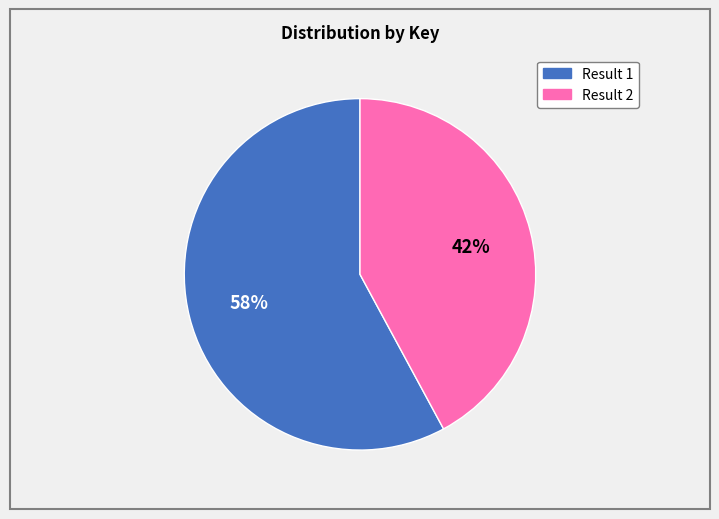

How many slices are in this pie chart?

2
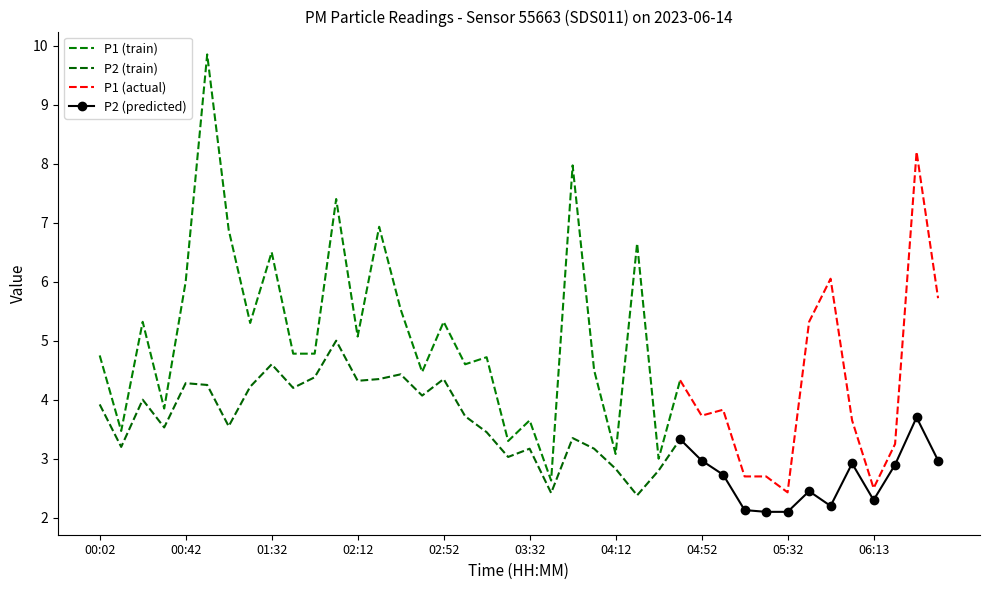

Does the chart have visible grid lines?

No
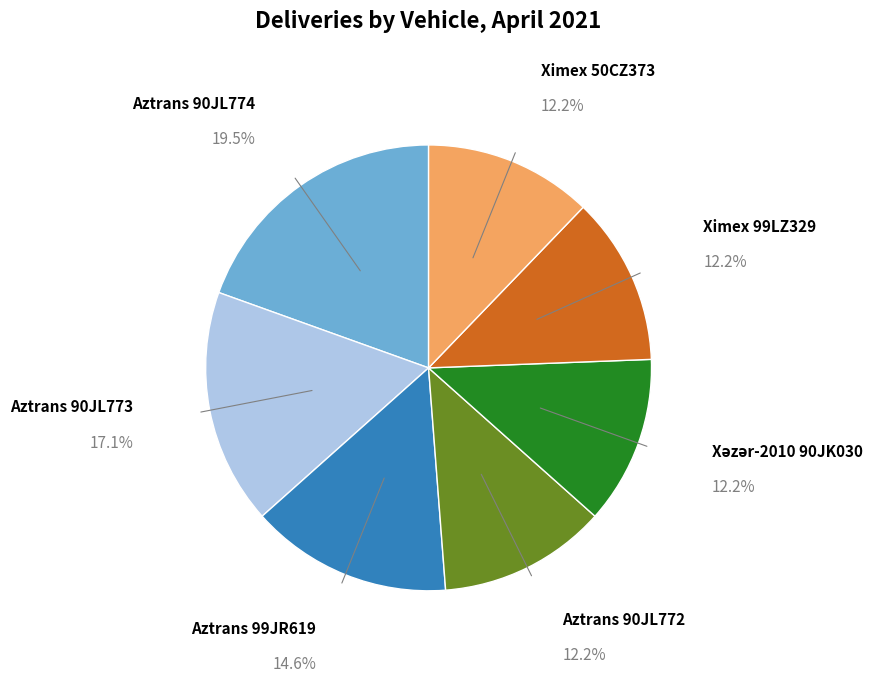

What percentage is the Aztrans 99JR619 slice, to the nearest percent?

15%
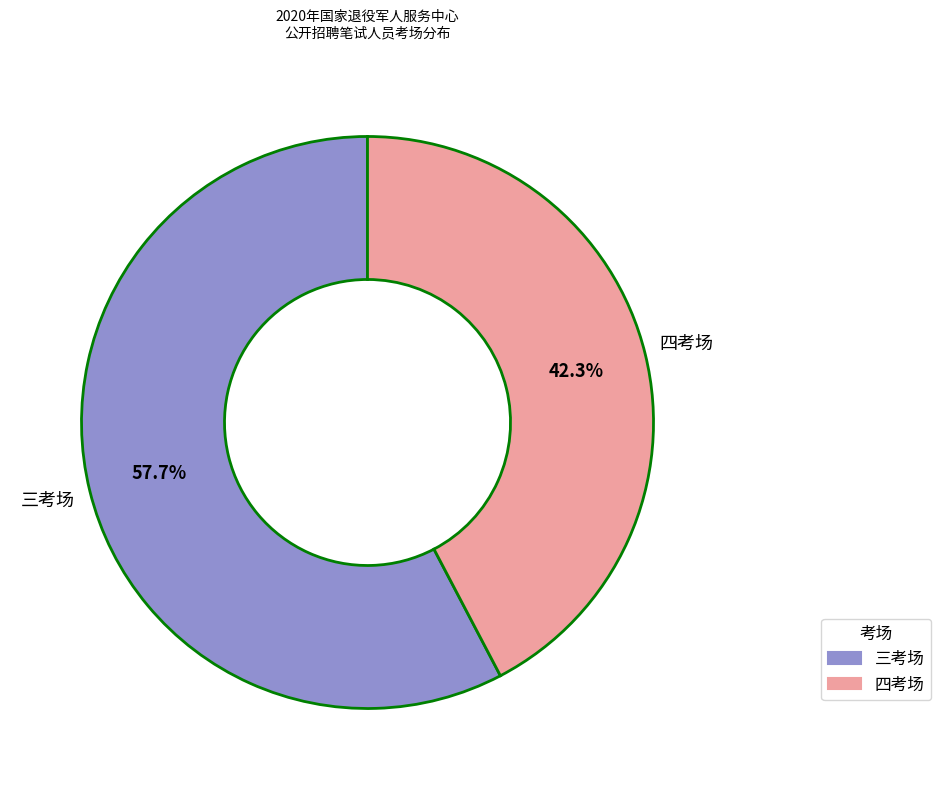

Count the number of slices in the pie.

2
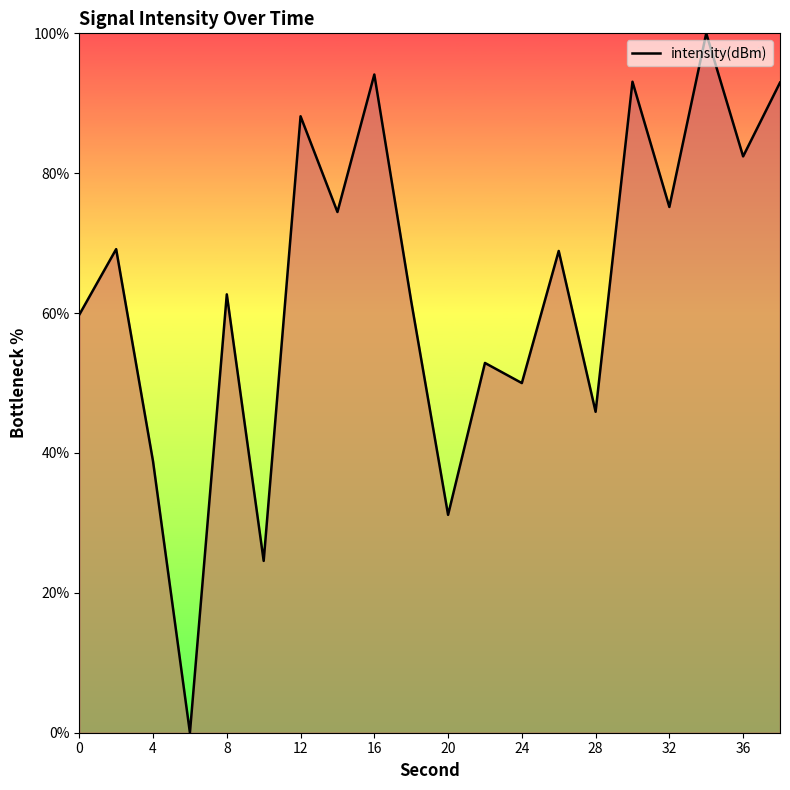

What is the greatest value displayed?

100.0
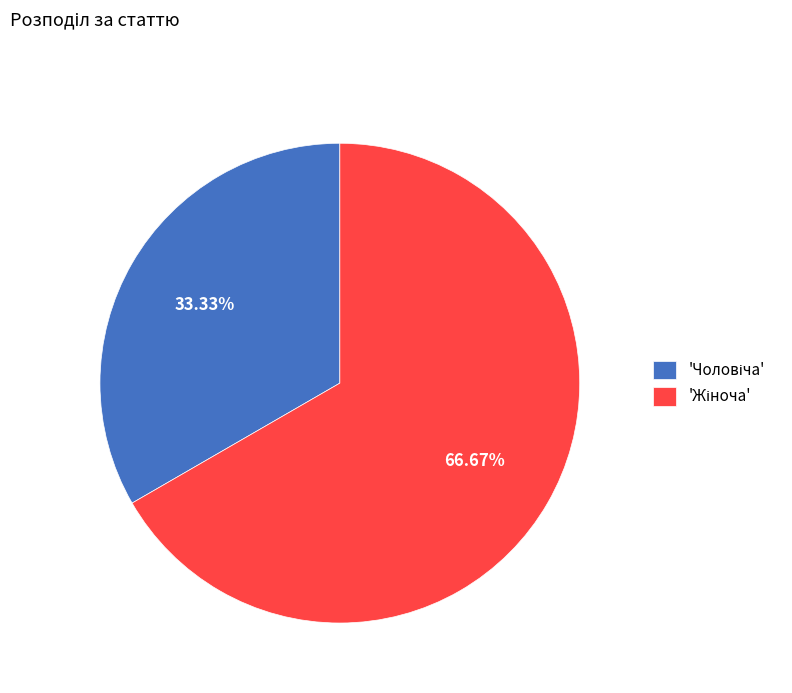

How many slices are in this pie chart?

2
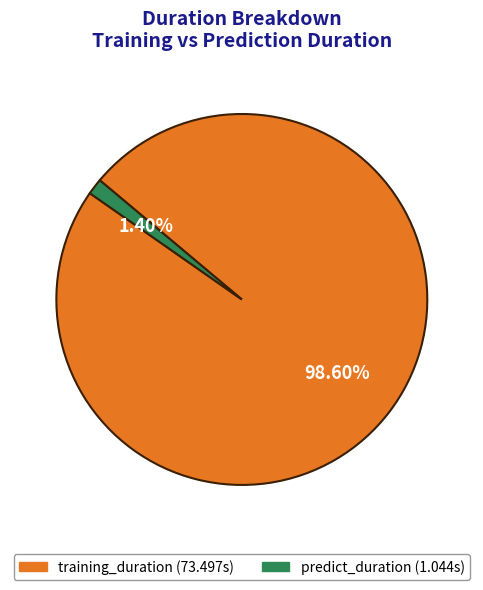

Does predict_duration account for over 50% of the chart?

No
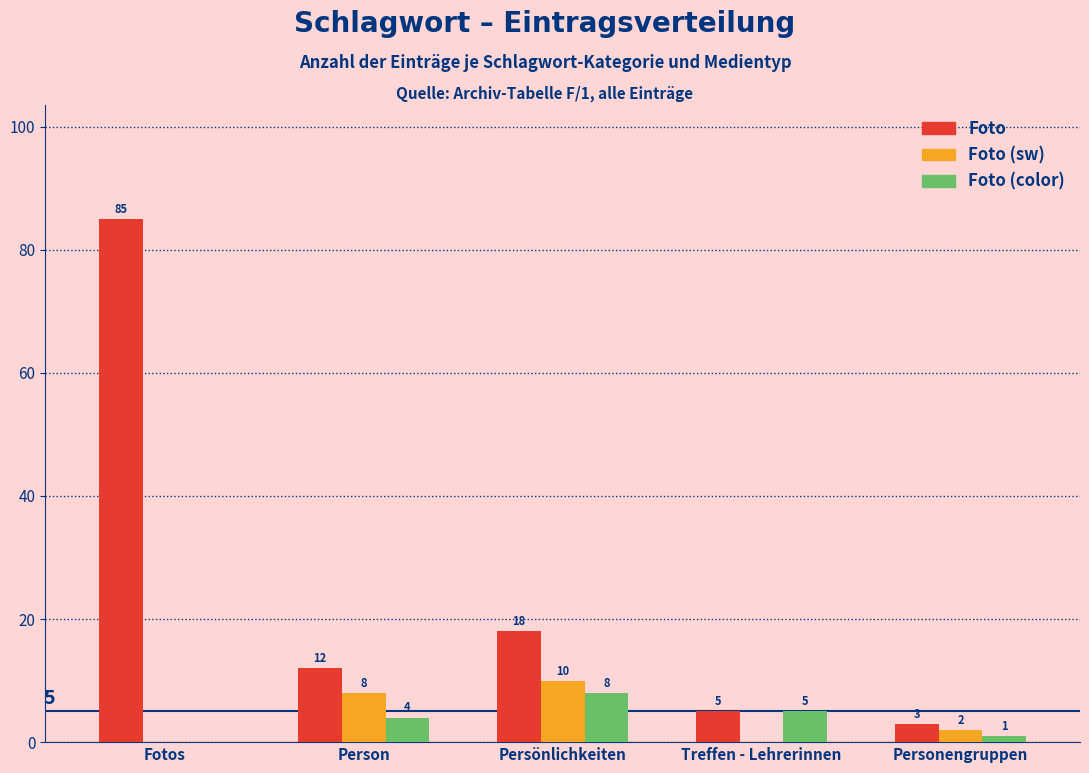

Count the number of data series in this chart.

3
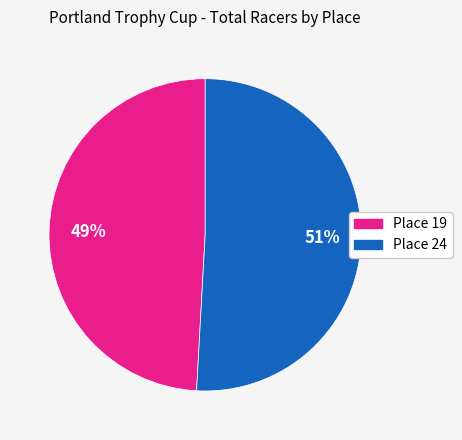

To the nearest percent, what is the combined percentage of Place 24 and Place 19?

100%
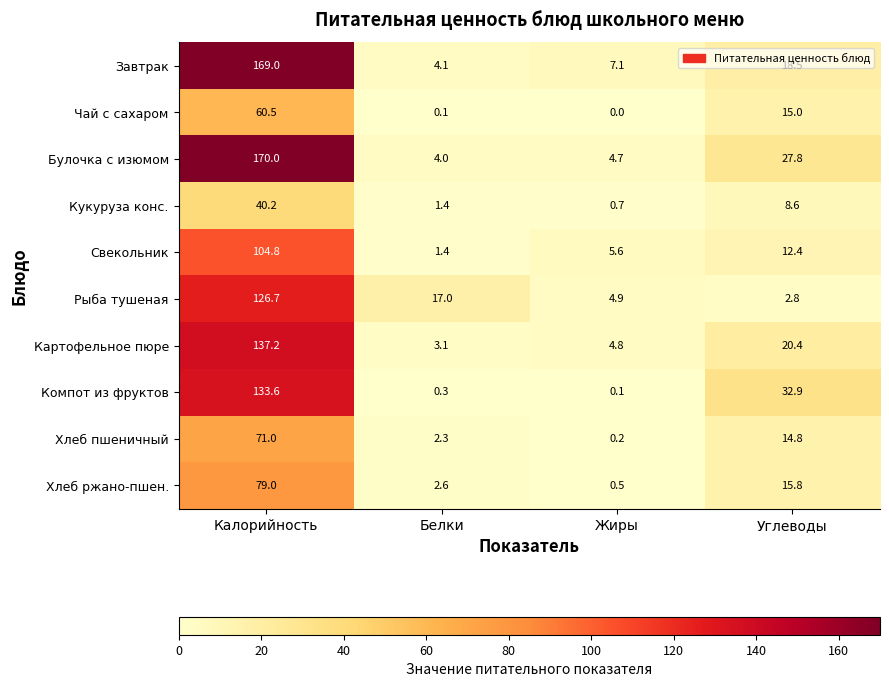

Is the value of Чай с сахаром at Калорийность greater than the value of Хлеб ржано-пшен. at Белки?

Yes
^^^^
WHAT IS NEEDED: Copy out every line in the records above that contains the word "percentage".

RESPONSE TO THE TASK:
What percentage is the Aztrans 99JR619 slice, to the nearest percent?
To the nearest percent, what is the combined percentage of Place 24 and Place 19?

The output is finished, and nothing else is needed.